- ACTION ITEM
Please return every record exactly, with no pictures included.

(User interface change data)
• • • • •
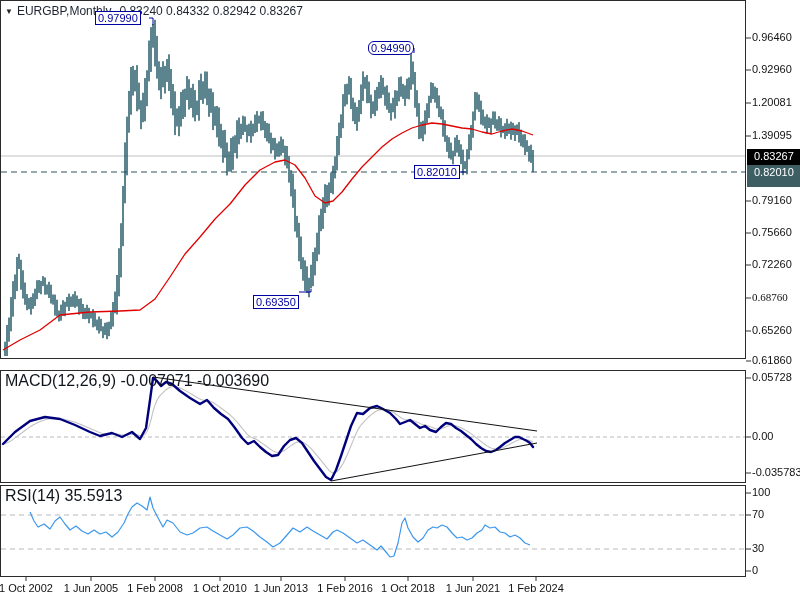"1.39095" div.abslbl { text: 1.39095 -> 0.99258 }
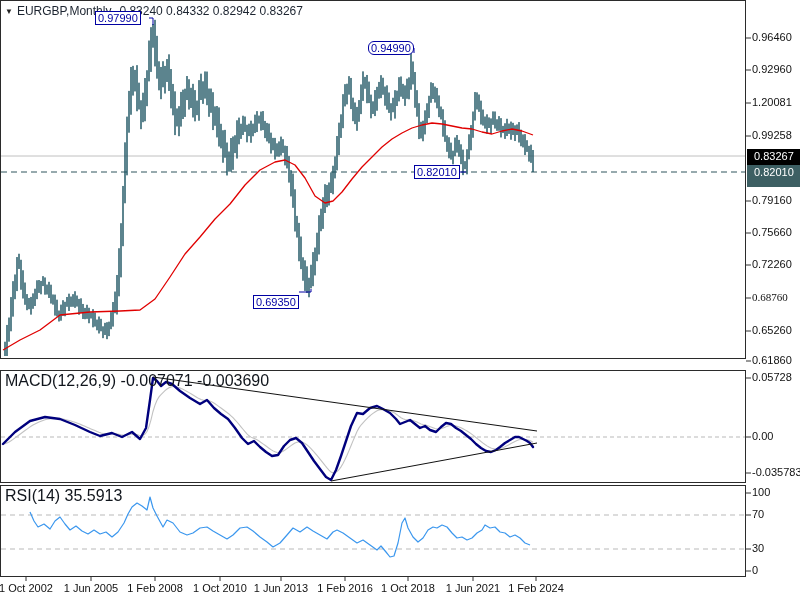"ActionForex.com" div.watermark { html: none -> <div>ActionForex.com</div> }
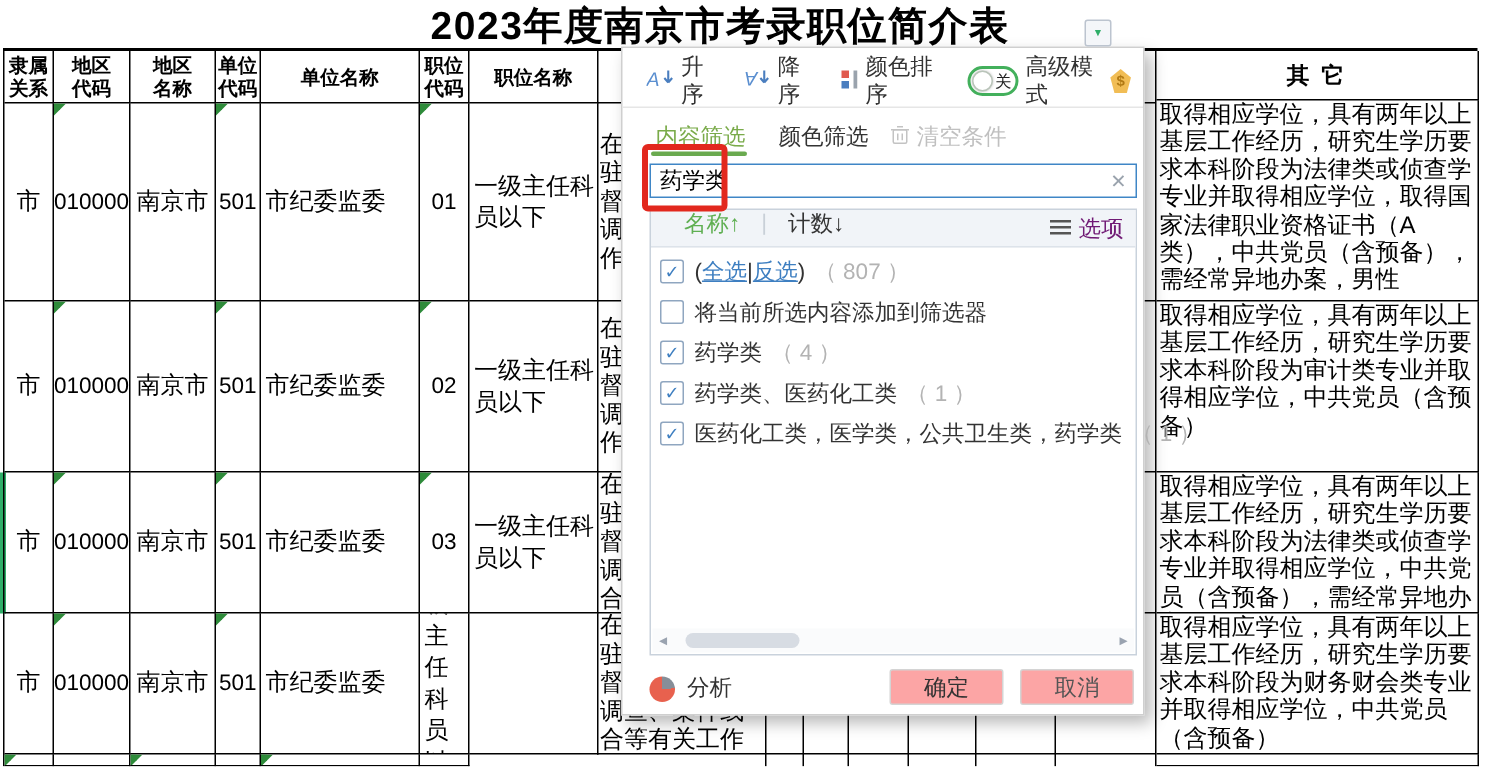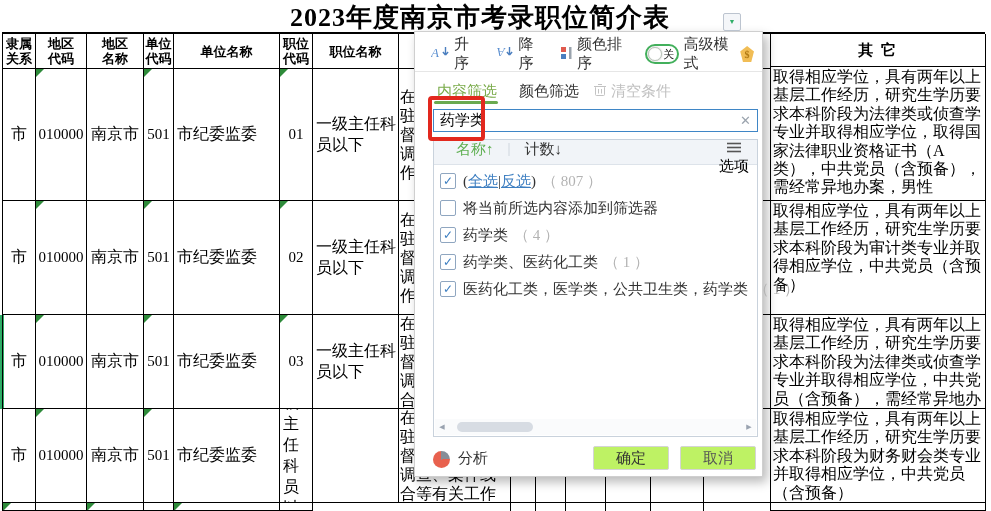"2023年度南京市考录职位简介表" .screen { font-family: Liberation Serif, serif -> none }
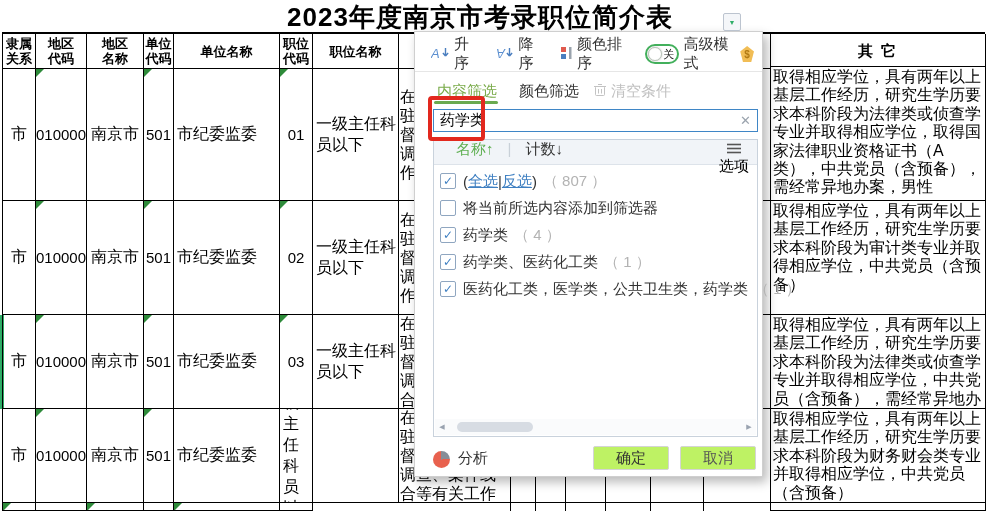"选项" .opt { color: #000000 -> #701a75; flex-direction: column -> none; gap: none -> 5px }
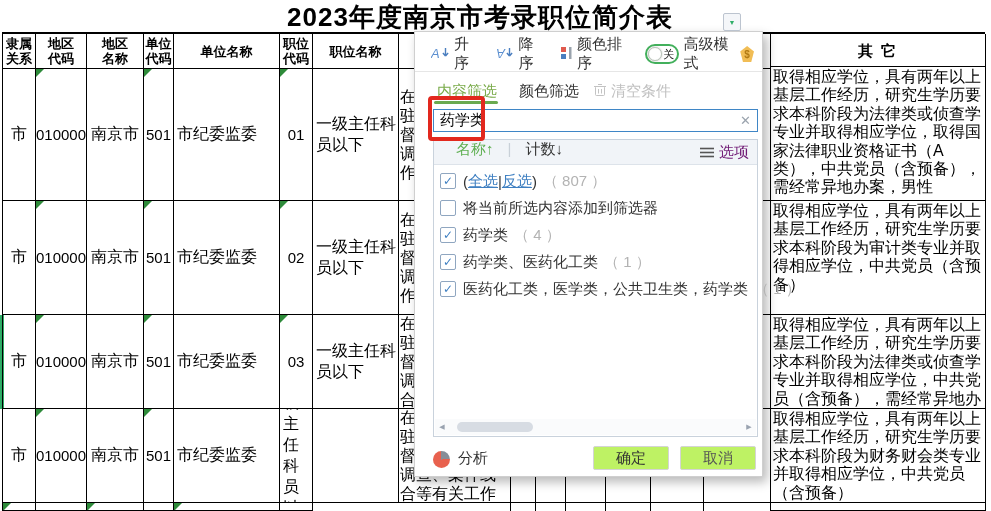"确定" .btn { background: #bef264 -> #fca5a5 }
• • • • •
- SOLUTION TO THIS EXERCISE
"1.39095" div.abslbl { text: 1.39095 -> 0.99258 }
"ActionForex.com" div.watermark { html: none -> <div>ActionForex.com</div> }
"2023年度南京市考录职位简介表" .screen { font-family: Liberation Serif, serif -> none }
"选项" .opt { color: #000000 -> #701a75; flex-direction: column -> none; gap: none -> 5px }
"确定" .btn { background: #bef264 -> #fca5a5 }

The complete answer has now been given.